I’ve given a lot of thought to the heartache and fracture the UMC has endured and inflicted over the past week. It’s been difficult to find words to convey the sadness I feel, but I’ll share one insight I had. Dusty and I have been together for over twenty years, and we have lived in many different residences. But those residences are not our relationship. Similarly, while the church provides a shelter and structure for our faith, the church is not our faith.
As committees make decisions and the structure of the church fails us, our faith and love for all people can remain. I have never felt strong ties to one denominational structure, but I have felt deeply loyal to God and my faith and the desire to love, include and affirm all people. I have been involved in various churches and denominations, and my faith grew in all of them, sometimes in spite of the structures in place.
I recall the first place Dusty and I lived, which we referred to as “The Blueplex.” The rent was $285 per month and the small structure stood a few blocks from Taylor University, where Dusty was finishing his undergraduate degree. We only lived there a few months before we decided to move to the neighboring city of Muncie. Our first home in Muncie was in student housing, where each time our neighbor ascended his staircase, we felt as though he was ascending ours. The walls were paper thin and the smell of smoke from our neighbor’s apartment wafted through the vents. Neither of us knew how to cook and regularly burned food to a crisp in the tiny oven there.

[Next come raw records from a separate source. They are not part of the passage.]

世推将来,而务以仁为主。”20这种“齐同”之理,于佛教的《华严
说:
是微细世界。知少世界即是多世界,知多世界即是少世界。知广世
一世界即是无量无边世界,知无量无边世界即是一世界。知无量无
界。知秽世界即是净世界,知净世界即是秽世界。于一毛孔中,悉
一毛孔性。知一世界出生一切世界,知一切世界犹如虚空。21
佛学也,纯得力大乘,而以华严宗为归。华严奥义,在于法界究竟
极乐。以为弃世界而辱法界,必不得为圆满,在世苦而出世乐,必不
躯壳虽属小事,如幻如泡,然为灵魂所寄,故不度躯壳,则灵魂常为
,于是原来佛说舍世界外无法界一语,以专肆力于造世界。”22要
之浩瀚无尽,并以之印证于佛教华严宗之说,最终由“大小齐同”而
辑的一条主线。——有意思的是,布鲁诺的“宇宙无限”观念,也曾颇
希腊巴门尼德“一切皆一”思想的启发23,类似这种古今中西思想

We shared a twin mattress for a few months because we couldn’t afford a new bed and the student housing did not allow the waterbed we’d used previously. The next year, we housesat for professors who were traveling abroad for a year in France. Their home was as different in style and setup as it could be from our own, with bright green metal cabinets completely covered with at least a hundred eclectic magnets. The one thing we had in common with them was a love for books, which made finding any space for our own books challenging. On one occasion we returned home from a weekend away to find the kitchen covered in some type of brown sticky substance that had leaked in through the roof and splattered everywhere. We spent time repairing the roof and thoroughly cleaning all of it off of the kitchen counters, cabinets, appliances, and floor.
Soon after that, we purchased our first home in Muncie. We did house project after house project but vacuumed and cleaned only intermittently amid all of our graduate school responsibilities. When we moved to Atlanta, we lived in a small, sunny apartment next to a park where our dogs could run freely. I watched the Today Show a lot, rehabilitated our rescue dog Max, and worked on my dissertation until I began my internship at Emory. We moved to another apartment closer to Emory where our neighbors yelled to their cats Oliver and Lucky promptly each night around eight p.m. and our dogs barked their heads off. We then purchased our first Atlanta home with an initial bug and rodent problem that we quickly addressed after being traumatized by the size of Southern bugs. We sanded, primed, and painted all of the kitchen cabinets and replaced the kitchen floor. We then moved to our current home where we have been for nearly nine years, renovating rooms slowly over time and making the home our own.
In each of these structures, our love thrived, faced challenges, and survived.
Our current home is the most beautiful, the most stable, and the most “us.” I believe our faith will be the same way. Our current church needs some renovation. It’s disappointed us this past week. Brown stuff flew everywhere and it’s going to take time and effort to clean it up. But regardless of the structure around our faith and its leaky-roof dysfunctional processes, faith and love remain realities that are present or lacking within people. As long as people exist within the walls of the church, faith and love for all people can exist as well. I want the church to evolve and change and move toward greater inclusivity. I think many of us do. Conforming to Christ means dropping the stones of accusation and supporting one another. Some will move, and some will stay and renovate. Let’s continue to renovate.